[Linux-cluster] virtualization on top of Red Hat cluster

Fri Jan 23 20:43:02 UTC 2009

Gunther Schlegel wrote:
> 
> 
> Geoffrey wrote:
> 
>> Before going into the actual issues we are running into, I thought we 
>> should first find out if there are others who are doing this, or 
>> attempting to do this.
>>
>> This includes a separate virtual server for the following services: 
>> squid, ldap, mail server, dns, samba, email and a handful of 
>> Xservers/application servers.
>>
>> The specific hardware includes:
>>
>> 8 Dell 19150 nodes w/ rh5.2 xen
>> Each node has 32GB of ram and 8 cores (xeon 2.66)
> 
> you need a 64-bit distro to have xen support more than 16GB RAM.

We do.

> 
>> EMC San CX-310
>> 2 Brocade 5000 fibre switches
>>
>> Any feedback from anyone attempting or currently running a similar 
>> solution (virtualization on top of cluster) would be greatly appreciated.
> 
> We are running something like that for more than a year now (tests on 
> rhel5.0, live on rhel5.1, now running rhel5.2).
> 
> 45+ paravirtualized VMs on 2 clusters.
> VMs are located on clustered logical volumes, not gfs.
> gfs is used for /etc/xen, though.

Yes, we are using lvm as well.

> performance is good, even with io-intensive apps inside the VMs.
> stability is fair (but improving over time).

This is good to hear.

> The main issue has always been the cluster loosing quorum without 
> apparent reason. Improved after we added a Quorum Disk.

We are using Quorum disk as well.

> Improved further 
> after RH Support recommended a couple of not so well documented ;) 
> configuration parameters, which also cannot be maintained with 
> conga/luci/ricci or system-config-cluster. Improved even further after 
> we complained again and RH came up with even more undocumented setting 
> to solve the race-conditions we experienced when a node left the cluster 
> (even intentionally).

Any possible way you can share these undocumented settings with us?

> Another big issue was live migration, turned out that the bridge in Dom0 
>  has a default forward delay of 15 seconds. We may have experienced that 
> because we use a different xen network-script than delivered by RH. 
> Though, the original one could not deal with neither bonding nor Vlans, 
> so we had to do that. This has changed according to the rhel5.3 
> changelog, but we have not tested it yet.
> 
> We also had issues with the DomU time jumping around after live 
> migration, but RH fixed that recently and as a workaround one could run 
> ntpd inside the DomU.
> 
> 
> best regards, Gunther
> 
> 
> ------------------------------------------------------------------------
> 
> --
> Linux-cluster mailing list
> Linux-cluster at redhat.com
> https://www.redhat.com/mailman/listinfo/linux-cluster

-- 
Until later, Geoffrey

Those who would give up essential Liberty, to purchase a little
temporary Safety, deserve neither Liberty nor Safety.
  - Benjamin Franklin

**Required work:**
A – In the thread, what default forward delay does the bridge in Dom0 have?
B – For each statement, say yes or no according to the thread and quote the words that decide it: (i) each node has 32GB of RAM; (ii) the VMs are stored on GFS; (iii) the network change listed in the rhel5.3 changelog has already been tested.

Dataset entries:
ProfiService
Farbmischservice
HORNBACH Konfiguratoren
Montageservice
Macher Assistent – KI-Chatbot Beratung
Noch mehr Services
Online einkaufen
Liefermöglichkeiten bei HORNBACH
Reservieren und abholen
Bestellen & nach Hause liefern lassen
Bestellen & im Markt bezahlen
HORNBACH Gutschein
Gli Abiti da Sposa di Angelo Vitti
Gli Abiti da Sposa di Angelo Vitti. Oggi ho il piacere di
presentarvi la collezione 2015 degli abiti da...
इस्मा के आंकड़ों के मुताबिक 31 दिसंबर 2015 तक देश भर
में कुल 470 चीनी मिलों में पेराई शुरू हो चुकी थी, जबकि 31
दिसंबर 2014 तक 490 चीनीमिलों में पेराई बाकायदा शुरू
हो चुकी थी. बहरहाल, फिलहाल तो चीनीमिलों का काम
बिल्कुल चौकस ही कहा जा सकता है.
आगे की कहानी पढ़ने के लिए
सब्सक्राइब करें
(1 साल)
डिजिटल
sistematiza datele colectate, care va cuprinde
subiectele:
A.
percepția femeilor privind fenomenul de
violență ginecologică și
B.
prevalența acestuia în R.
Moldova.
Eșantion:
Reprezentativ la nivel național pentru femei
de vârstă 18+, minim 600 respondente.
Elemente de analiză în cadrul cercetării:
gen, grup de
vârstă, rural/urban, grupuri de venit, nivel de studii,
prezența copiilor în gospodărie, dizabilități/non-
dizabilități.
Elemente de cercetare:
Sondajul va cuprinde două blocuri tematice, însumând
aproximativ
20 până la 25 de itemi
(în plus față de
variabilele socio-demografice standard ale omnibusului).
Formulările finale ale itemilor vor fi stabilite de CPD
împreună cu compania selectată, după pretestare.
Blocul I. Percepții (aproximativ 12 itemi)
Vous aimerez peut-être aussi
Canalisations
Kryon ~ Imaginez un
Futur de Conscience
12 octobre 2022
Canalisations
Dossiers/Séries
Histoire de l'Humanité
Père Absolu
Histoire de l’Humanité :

**Outputs for the tasks:**
A – 15 seconds.

B –
(i) Yes: "Each node has 32GB of ram and 8 cores (xeon 2.66)"
(ii) No: "VMs are located on clustered logical volumes, not gfs."
(iii) No: "we have not tested it yet."